Your tasks:
(a) In the text on oscillators, what do jitter specifications measure?
(b) Write the next part of the text on oscillators, picking up after its final sentence.
BEGIN Supplied text
Oscillators within digital systems provide beats that organize communication throughout the design. Information moves with beats maintaining elegant communication. Syncopated data flows along its pathways according to controls given on specified beats. Beats give life to the system with frequency and frequency is initiated with parts often coined the heartbeat.
The heartbeat uses crystals or other technology such as MEMS to produce frequency. Common features driving selection of oscillators are needs for off-chip or integrated driver circuitry and ability to reject noise. Purity of clock signal generation prevents jitter and thereby avoids injecting noise into the system. Quiet clocks ensure a healthy heartbeat and allow maximum bit rates for system communication.
Material used to transfer frequency through driver circuits must be compatible. Using buffers and internal level shifters allow interface with competing material technologies and drives options for configuration. Single-ended clocks may be translated into differential outputs. Incorporated drivers are able to divide down frequencies and to buffer inputs for multiple outputs. Features allowing options for use with multiple technologies enable flexibility for designing within mixed signal systems.
Mixed signal systems often use multiple clocks within its overall design. Clock trees are configured for independent clocking blocks that may be synchronized to overall system communication needs. Using off-chip clock sources such as an oscillator with integrated drive circuitry allows customized options for linking design blocks.
Linking to design blocks requires optimization of jitter and power supply noise rejection. Clocks exist within noisy environments and choosing the right part for application requires knowledge of tolerances. Jitter specifications measure the purity of the clock and less jitter means less noise injected by the oscillator. Chipsets served by oscillators specify tolerance and reference designs are recommended for fine-tuning final selection.
Oscillators organize thoughts with frequency
Compatibility with system material technologies provides requirements for selecting parts. Choices for inputting one technology while outputting another are available. Technologies supported for either input or output nodes takes specific form with material fabrication. Typical materials found in oscillators are TTL, CML, CMOS, ECL, HCSL, LVDS, or LVPECL. Below we take a look at several varieties of inputs and outputs, in addition to selectable features for dividing frequency to suit system needs.
END Supplied text
BEGIN The data
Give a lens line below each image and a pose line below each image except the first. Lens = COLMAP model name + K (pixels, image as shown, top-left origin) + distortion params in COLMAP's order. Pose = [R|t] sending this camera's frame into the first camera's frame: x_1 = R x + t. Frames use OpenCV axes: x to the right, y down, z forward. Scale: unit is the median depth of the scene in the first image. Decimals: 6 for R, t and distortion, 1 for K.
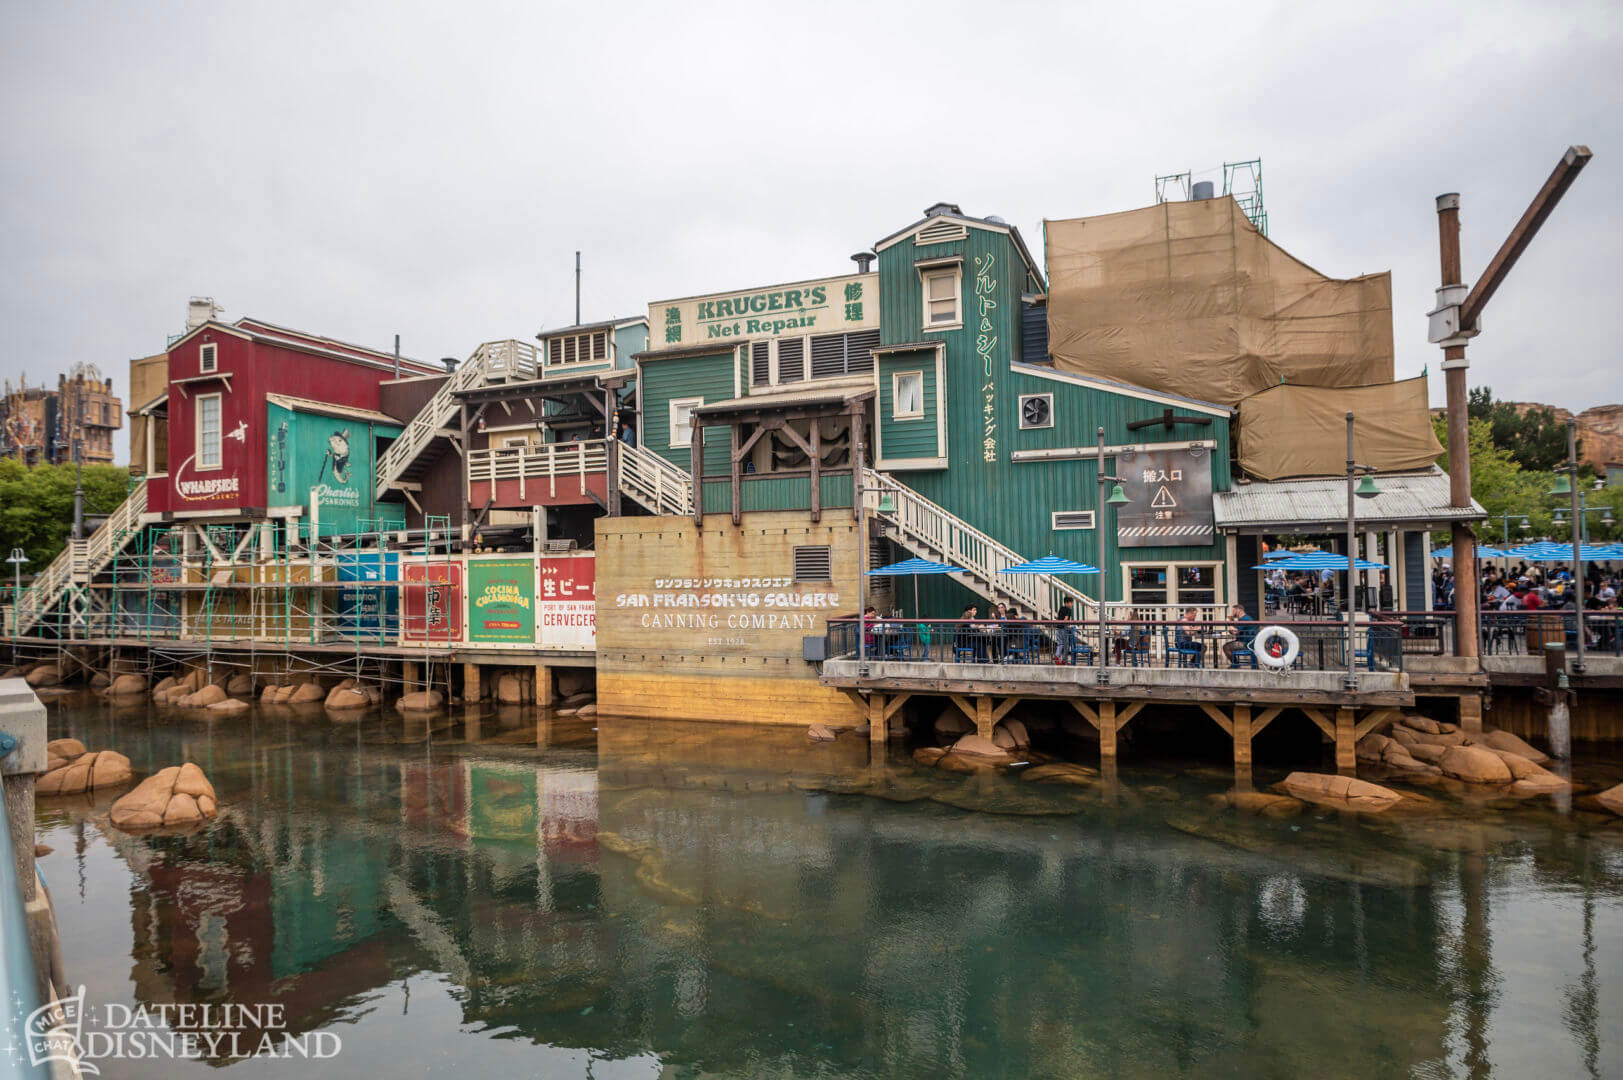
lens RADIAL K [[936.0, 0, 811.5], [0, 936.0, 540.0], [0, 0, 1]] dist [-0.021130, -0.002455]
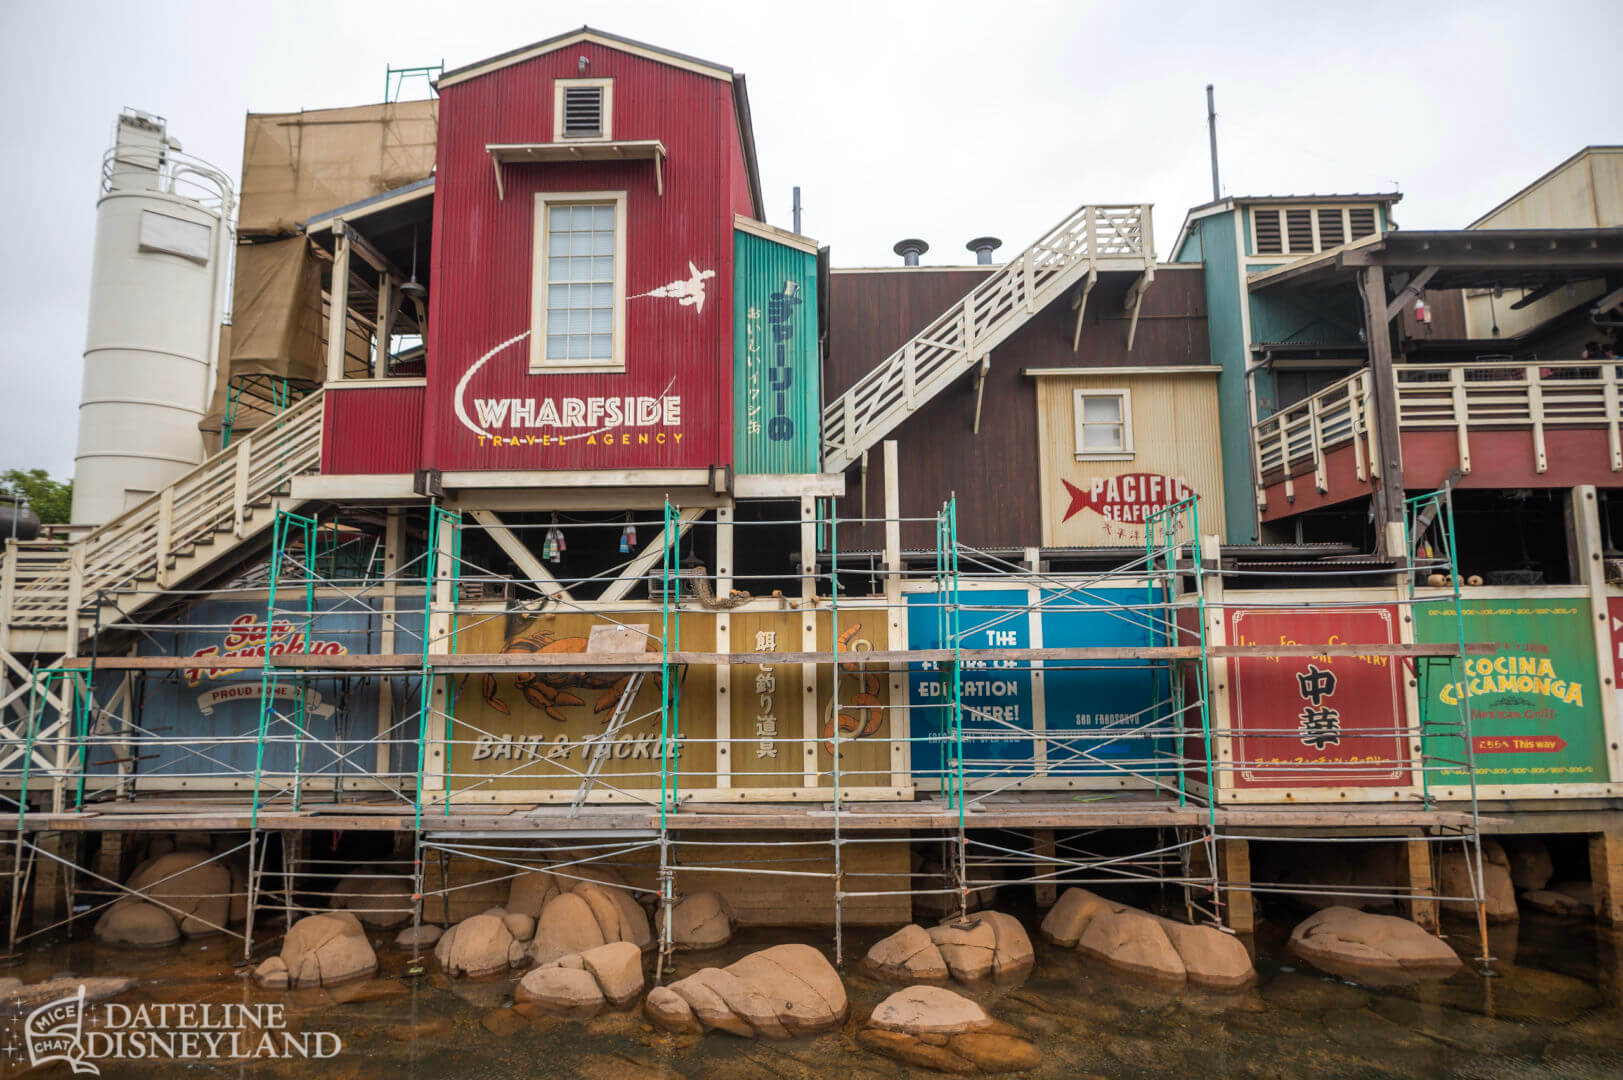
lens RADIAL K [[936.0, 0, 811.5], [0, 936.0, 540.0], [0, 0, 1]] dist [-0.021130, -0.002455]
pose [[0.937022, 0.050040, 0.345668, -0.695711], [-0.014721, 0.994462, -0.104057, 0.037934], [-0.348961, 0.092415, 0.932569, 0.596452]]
END The data
BEGIN The data
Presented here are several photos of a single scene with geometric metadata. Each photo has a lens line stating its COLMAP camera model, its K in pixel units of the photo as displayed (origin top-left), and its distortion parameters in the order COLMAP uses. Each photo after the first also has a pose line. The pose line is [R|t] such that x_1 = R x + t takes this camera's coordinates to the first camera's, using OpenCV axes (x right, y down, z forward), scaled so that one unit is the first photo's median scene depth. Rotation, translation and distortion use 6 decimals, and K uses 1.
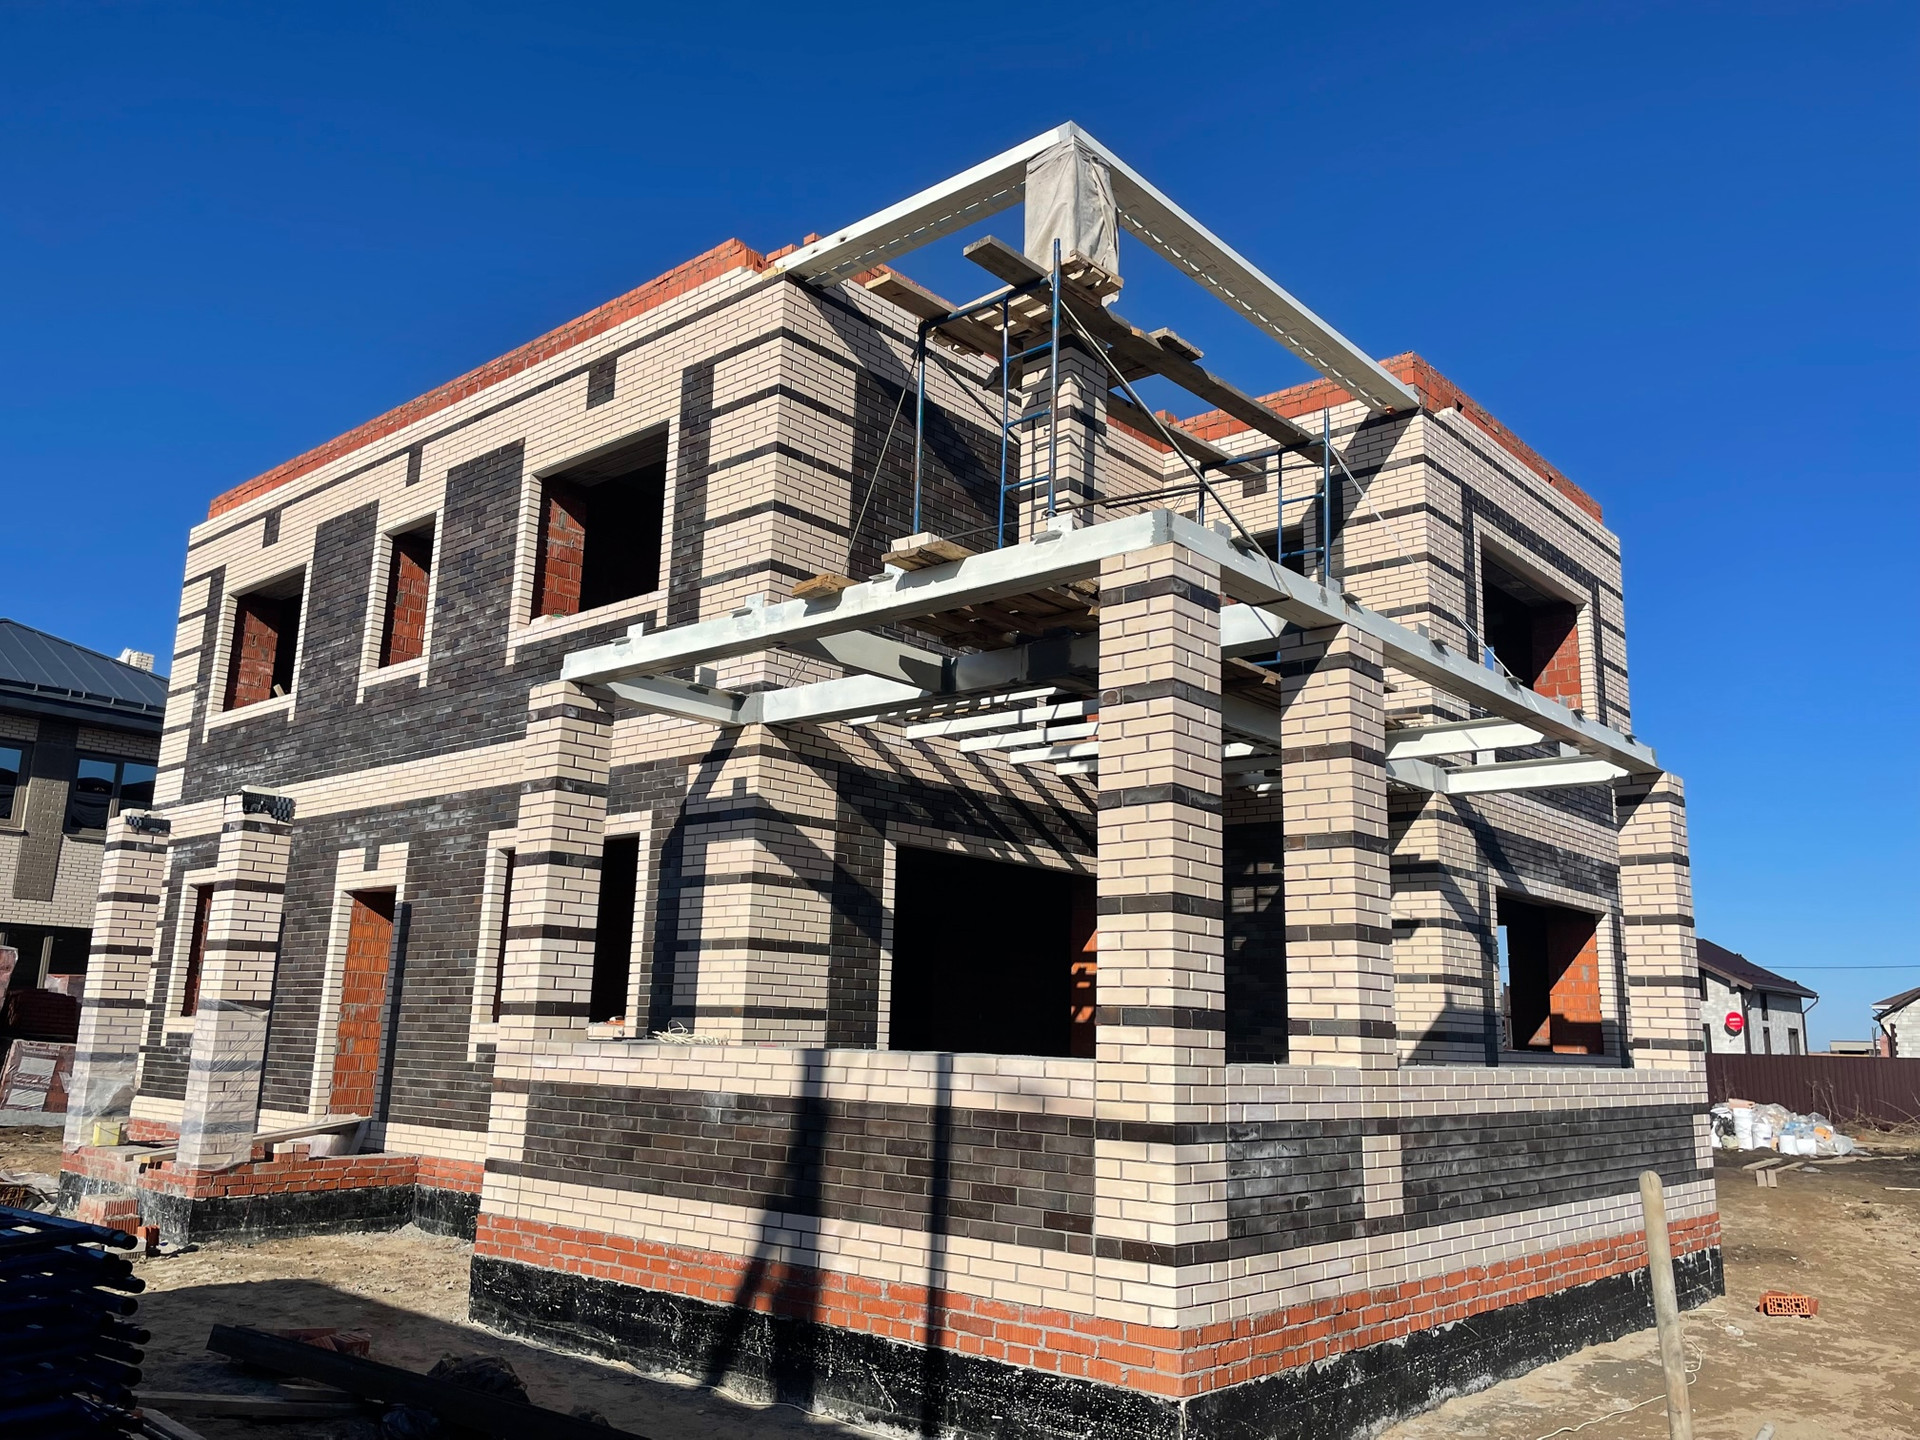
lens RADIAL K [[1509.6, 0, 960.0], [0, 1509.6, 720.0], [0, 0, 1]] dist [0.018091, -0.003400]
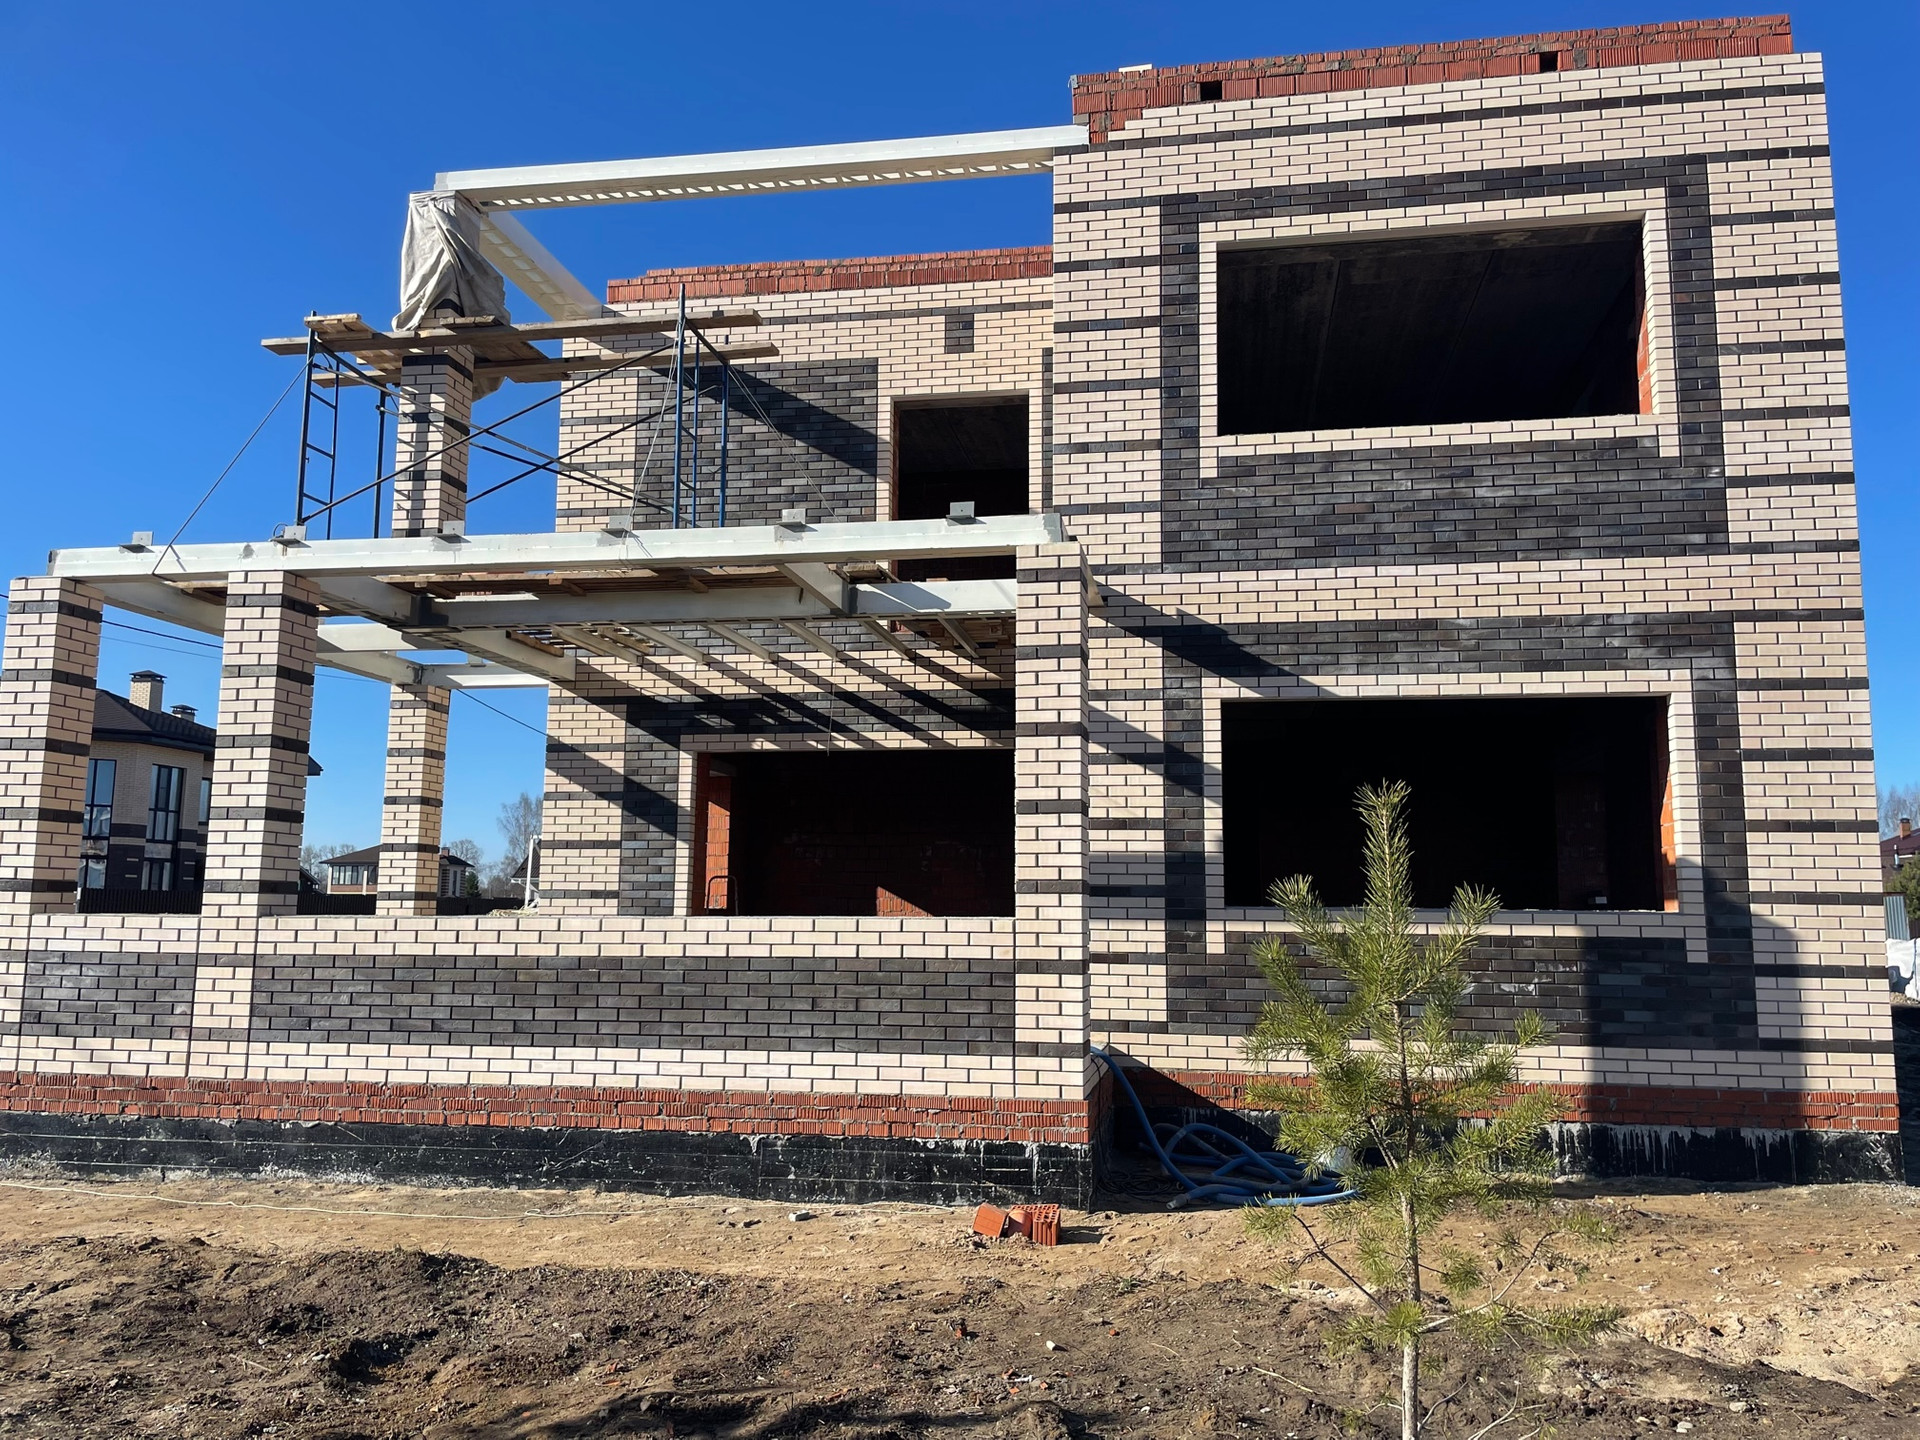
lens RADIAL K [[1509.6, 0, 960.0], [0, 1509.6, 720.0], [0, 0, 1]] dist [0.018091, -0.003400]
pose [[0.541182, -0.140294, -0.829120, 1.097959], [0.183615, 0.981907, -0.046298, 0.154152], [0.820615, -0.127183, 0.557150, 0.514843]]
END The data
Outputs by task:
(a) The purity of the clock.

(b)
CMOS Complementary Metal-Oxide Semiconductor. Material and topology with high noise immunity and low power consumption.
HCSL High-speed Current Steering Logic. Open-emitter output used to drive PCIe.
LVDS Low-Voltage Differential Signaling. A technical standard, TIA/EIA-644, defining protocol for twisted pair communication signals.
LVPECL Low-Voltage Positive Emitter-Coupled Logic. Power-optimized differential-signaling system used in high-speed and clock distribution circuits.
MEMS Microelectromechanical systems. Technology found in ICs that merges at nanoscale to accommodate more functionality per volume and may include moving nanomechanical parts.
OE Output Enable. A control signal driving output from the part.
OSC Oscillator. A device for generating oscillating electric currents or voltages by nonmechanical means.
PCIe Peripheral Component Interconnect Express. A high-speed serial computer expansion bus standard.
PSNR Power Supply Noise Rejection. The capability of an electronic circuit to suppress any power supply variations to its output signal.
SDH Synchronous Digital Hierarchy. A standardized protocol that transfers multiple digital bit streams synchronously over optical fiber using lasers or highly coherent light from light-emitting diodes (LEDs).
SONET Synchronous Optical Network. A standardized digital communication protocol that is used to transmit a large volume of data over relatively long distances using a fiber optic medium.
Oscillators clock organized information through time
The oscillators highlighted below cover several options for inclusion within mixed signal systems. There are options to configure frequency at the factory or to configure frequency through selectable pins on the part. Some may be used within CMOS systems or others may have options for use with a variety of materials such as CMOS or ECL. Additional options include single-ended to differential outputs and buffering for multiple signal outputs.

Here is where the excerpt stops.